**Entries supplied:**
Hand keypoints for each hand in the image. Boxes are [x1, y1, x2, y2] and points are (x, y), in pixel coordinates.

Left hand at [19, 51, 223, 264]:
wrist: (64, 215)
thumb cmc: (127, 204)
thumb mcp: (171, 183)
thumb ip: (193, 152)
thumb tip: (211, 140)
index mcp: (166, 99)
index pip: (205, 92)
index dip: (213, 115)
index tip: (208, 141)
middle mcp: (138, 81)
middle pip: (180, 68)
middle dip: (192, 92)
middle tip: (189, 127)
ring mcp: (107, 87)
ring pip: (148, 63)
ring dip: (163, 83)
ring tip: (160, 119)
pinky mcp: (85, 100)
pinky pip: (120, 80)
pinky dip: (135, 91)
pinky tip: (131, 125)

---

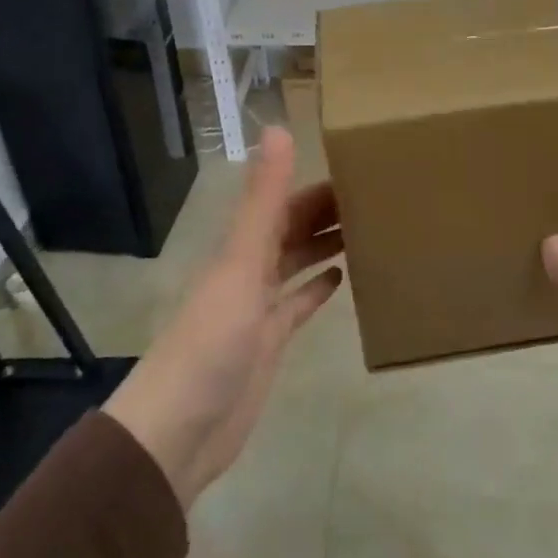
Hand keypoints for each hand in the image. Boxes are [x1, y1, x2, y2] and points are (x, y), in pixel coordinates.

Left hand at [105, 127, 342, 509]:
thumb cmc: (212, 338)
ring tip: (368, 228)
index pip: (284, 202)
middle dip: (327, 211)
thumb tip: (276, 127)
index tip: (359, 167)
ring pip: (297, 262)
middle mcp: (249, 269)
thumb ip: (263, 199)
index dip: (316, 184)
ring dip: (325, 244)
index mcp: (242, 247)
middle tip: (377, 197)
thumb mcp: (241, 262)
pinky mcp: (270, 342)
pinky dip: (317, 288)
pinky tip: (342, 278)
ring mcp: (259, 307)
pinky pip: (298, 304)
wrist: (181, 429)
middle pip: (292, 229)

**What you have to do:**
Your reply should consist of one number: how many lines of the material above include the word "ring".

**Your response:**
8